Maria Teresa Vieira é tataraneta de escravizados. Aos 42 anos, vive no quilombo do Nhunguara, no Vale do Ribeira (SP). Junto a outros moradores das cerca de 200 famílias dali, ela tem buscado "tornar menos dolorida e difícil a vida de quem está padecendo com essa pandemia". Em uma ação organizada, o que é produzido na roça dos quilombos tem ido para a mesa de famílias pobres da região e da capital.
"Tive uma vida de privações, mas nunca passei fome porque minha mãe sempre trazia algo da roça. Nós temos variedade de alimentos. Disso, somos 'ricos'. Então, acho que podemos ajudar", diz ela.
Se a alimentação já é um direito que nem todo brasileiro tem regularmente, em uma situação de pandemia a desigualdade se agrava. A previsão de especialistas não é animadora: o país deve triplicar o número de pessoas em situação de extrema pobreza. Eram 13,8 milhões em 2019, quando a Organização das Nações Unidas para Alimentação e Agricultura (FAO) informava que o Brasil estava de volta ao Mapa da Fome, posição que havia deixado em 2014.
Enquanto as políticas públicas não chegam, ou chegam lentamente, agricultores familiares em todo o país têm se organizado em ações coordenadas para distribuir comida a populações de periferias nas grandes cidades, pacientes de covid-19 em hospitais públicos superlotados, povos indígenas, pessoas em situação de rua, desempregados. Esses produtores integram um setor do agronegócio que, embora dissociado da imagem pujante de país exportador, responde pela renda de 40% da população economicamente ativa do país e por mais de 70% da renda dos brasileiros ocupados no campo.

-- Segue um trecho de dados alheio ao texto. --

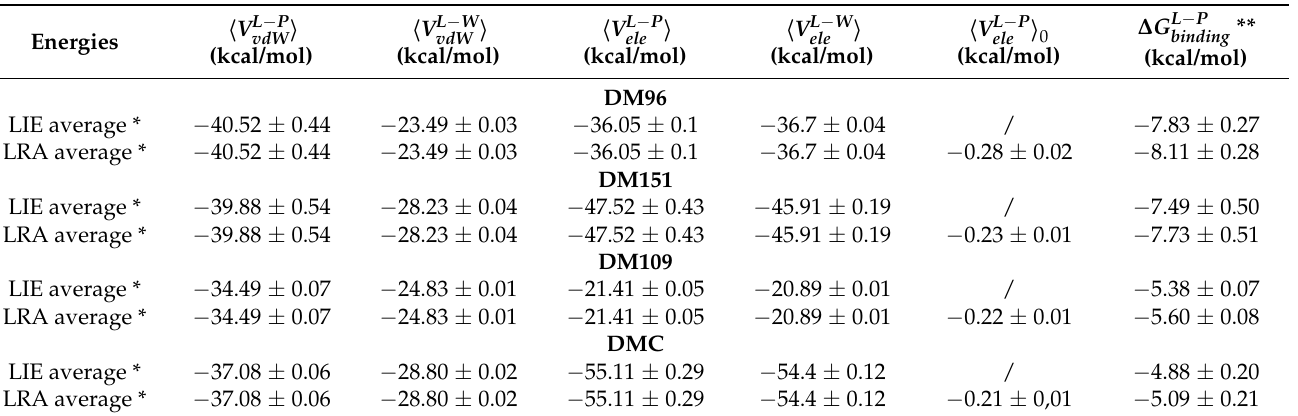
Table 6. The average electrostatic (ele) and van der Waals (vdW) non-bonded interactions of DM96, DM151, DM109, and DMC in water (the free state W) as well as in complex with hGSTP1-1 (the bound state P) along with the corresponding binding free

Para entender como vêm trabalhando, Ecoa foi ouvi-los. Eles são parte do Movimento dos Trabalhadores Rurais Sem Terra (MST) e da Cooperativa dos Agricultores Quilombolas do Vale do Ribeira (Cooperquivale), dois grupos que têm feito distribuições de alimentos orgânicos in natura, marmitas e leite a comunidades vulneráveis. Juntas, as ações já somam mais de 1.200 toneladas de alimentos. Se há "linha de frente", há também ação de base.